Media

Rachel Maddow says she took broadcasting tips from Roger Ailes

MSNBC’s Rachel Maddow says she took broadcasting tips from the late Roger Ailes, the former Fox News chief who grew the channel into a ratings powerhouse and influential force in media and politics before resigning in disgrace.

Maddow, MSNBC’s top-rated prime-time host, made the remark as part of a wide-ranging interview with Vanity Fair published over the weekend. The left-leaning host is stepping back next week from her daily duties hosting a prime-time show on the network.

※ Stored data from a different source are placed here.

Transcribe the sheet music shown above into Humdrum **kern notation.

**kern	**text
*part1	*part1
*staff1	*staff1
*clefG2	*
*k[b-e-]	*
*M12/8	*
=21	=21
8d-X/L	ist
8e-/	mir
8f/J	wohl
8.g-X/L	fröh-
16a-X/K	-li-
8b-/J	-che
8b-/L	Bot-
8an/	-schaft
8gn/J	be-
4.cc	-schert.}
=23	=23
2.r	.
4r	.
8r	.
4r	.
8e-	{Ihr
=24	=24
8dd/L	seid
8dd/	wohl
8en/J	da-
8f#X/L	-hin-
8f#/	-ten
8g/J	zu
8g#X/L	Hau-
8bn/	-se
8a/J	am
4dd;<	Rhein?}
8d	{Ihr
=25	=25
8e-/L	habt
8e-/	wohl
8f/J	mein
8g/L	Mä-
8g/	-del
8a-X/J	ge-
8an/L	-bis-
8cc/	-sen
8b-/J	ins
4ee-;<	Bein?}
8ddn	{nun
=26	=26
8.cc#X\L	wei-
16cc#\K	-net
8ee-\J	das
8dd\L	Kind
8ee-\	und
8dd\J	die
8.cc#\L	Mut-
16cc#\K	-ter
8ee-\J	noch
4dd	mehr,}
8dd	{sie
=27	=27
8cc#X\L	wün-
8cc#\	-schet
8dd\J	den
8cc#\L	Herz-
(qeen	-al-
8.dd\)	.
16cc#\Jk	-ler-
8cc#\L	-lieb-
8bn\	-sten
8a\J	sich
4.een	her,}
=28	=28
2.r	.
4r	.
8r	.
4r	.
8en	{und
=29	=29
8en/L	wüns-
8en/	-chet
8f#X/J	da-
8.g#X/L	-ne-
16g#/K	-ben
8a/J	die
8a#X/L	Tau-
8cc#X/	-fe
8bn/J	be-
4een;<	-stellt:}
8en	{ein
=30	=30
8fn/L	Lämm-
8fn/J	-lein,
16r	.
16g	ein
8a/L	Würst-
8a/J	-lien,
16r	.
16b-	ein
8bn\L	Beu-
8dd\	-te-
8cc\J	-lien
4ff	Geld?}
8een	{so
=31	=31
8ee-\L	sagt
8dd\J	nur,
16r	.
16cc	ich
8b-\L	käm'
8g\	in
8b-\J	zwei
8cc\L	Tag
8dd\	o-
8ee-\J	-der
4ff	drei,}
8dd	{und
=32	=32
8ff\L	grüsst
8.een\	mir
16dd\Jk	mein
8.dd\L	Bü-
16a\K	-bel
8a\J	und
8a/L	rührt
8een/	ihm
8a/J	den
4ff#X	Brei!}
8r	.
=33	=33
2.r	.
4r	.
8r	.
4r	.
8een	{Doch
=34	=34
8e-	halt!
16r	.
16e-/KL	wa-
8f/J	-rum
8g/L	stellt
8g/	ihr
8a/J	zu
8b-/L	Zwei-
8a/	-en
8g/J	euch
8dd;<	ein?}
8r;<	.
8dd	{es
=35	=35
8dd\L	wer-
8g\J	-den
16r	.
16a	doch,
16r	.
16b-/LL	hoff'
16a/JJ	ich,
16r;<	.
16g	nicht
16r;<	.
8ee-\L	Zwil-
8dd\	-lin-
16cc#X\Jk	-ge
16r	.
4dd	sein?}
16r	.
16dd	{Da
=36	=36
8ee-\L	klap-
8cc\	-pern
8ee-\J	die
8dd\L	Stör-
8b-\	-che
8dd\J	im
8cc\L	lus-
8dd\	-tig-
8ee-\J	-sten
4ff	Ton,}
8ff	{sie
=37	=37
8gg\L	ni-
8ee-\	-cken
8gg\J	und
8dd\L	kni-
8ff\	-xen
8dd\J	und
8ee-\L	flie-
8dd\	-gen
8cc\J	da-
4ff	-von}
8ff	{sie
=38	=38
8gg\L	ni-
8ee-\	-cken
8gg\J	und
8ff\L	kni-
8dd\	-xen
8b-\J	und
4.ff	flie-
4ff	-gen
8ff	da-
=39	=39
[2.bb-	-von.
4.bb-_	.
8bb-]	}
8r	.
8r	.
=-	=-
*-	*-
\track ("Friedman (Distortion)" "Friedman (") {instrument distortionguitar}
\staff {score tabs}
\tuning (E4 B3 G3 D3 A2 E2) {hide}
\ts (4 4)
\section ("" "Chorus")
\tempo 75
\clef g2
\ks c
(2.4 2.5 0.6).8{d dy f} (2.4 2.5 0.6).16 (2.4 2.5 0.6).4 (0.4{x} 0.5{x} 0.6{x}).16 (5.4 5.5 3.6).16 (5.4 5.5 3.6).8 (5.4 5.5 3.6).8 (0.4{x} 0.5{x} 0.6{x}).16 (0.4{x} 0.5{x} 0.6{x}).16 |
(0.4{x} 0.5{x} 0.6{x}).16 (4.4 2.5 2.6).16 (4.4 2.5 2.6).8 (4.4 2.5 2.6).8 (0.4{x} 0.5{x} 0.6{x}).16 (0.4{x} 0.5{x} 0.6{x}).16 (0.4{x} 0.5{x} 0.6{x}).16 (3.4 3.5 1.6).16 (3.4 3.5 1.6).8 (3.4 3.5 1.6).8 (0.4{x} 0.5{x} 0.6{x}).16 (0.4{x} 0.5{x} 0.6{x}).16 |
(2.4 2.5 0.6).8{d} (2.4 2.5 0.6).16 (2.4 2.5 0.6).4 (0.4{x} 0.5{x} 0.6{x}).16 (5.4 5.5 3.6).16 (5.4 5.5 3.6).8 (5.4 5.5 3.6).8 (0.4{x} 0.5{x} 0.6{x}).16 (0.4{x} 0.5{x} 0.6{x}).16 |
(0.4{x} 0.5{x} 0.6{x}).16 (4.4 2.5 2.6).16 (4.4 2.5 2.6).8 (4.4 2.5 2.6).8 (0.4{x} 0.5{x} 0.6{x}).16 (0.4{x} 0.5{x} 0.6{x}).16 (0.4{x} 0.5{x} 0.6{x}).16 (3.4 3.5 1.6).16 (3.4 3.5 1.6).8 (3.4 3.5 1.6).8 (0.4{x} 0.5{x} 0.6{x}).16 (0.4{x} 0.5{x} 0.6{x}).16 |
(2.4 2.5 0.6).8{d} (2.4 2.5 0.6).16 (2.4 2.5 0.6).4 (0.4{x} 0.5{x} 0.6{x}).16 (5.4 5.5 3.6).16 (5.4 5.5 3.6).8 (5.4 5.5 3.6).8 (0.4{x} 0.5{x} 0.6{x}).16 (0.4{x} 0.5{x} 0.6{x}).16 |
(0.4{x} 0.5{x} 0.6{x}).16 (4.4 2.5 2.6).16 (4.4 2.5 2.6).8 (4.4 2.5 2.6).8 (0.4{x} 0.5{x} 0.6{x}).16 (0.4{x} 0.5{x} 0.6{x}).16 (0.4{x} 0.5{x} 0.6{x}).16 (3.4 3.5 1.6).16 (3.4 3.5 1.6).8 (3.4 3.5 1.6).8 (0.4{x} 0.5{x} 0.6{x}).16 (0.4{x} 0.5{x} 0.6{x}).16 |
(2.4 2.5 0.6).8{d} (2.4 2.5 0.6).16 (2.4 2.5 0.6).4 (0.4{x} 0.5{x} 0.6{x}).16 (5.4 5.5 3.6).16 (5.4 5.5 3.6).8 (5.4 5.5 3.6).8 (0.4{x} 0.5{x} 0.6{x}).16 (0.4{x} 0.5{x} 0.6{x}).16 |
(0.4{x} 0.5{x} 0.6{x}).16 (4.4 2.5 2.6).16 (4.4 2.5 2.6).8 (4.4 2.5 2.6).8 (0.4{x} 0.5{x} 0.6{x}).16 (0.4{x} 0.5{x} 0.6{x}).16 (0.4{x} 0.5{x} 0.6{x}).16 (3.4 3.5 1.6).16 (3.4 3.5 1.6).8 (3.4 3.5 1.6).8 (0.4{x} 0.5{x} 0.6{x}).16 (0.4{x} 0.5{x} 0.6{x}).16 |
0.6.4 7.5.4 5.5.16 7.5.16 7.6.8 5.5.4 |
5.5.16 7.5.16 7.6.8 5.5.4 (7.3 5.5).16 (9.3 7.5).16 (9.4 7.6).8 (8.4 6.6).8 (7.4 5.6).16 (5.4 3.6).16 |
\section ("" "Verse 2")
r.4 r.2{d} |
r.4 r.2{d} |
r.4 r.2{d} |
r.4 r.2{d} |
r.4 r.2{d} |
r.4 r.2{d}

“I mean that was the basis of my professional friendship with Roger Ailes. I wanted tips from him about how to be better on TV. And he was willing to talk to me about what I was doing well, and doing poorly, to help me get better,” Maddow said.

The pundit’s comments are not the first she has made publicly about valuing the work and opinions of Ailes, who died in 2017 just months after resigning from Fox following a massive sexual harassment scandal that rocked the network.

Before his death, Maddow told The Hollywood Reporter she had “tried to reach out” to Ailes “just to reconnect and was not able to get in touch.”


“But Roger, if you’re reading this and you want to have a conversation, I’ll buy you breakfast,” Maddow said.

Maddow also had positive things to say about Tucker Carlson, Fox’s current top prime-time host, who has garnered widespread attention for his controversial segments and statements on topics ranging from race to the coronavirus pandemic to the Jan. 6, 2021, attack on the U.S. Capitol.

The host compared her current relationship with Carlson, with whom she worked during her initial months at MSNBC, to that of rival athletes.

“If you think about baseball players,” Maddow said, “who are extremely competitive and who are fighting to win and who have rivalries, and some of those rivalries are bitter rivalries, that doesn’t mean you don’t study the pitching technique of their star pitcher. It doesn’t mean you don’t appreciate whatever they’re doing in terms of, you know, where they put their shortstop in order to give them a better defense. There’s a sort of, like, respecting the game, in terms of people who are doing well and people who are good at it.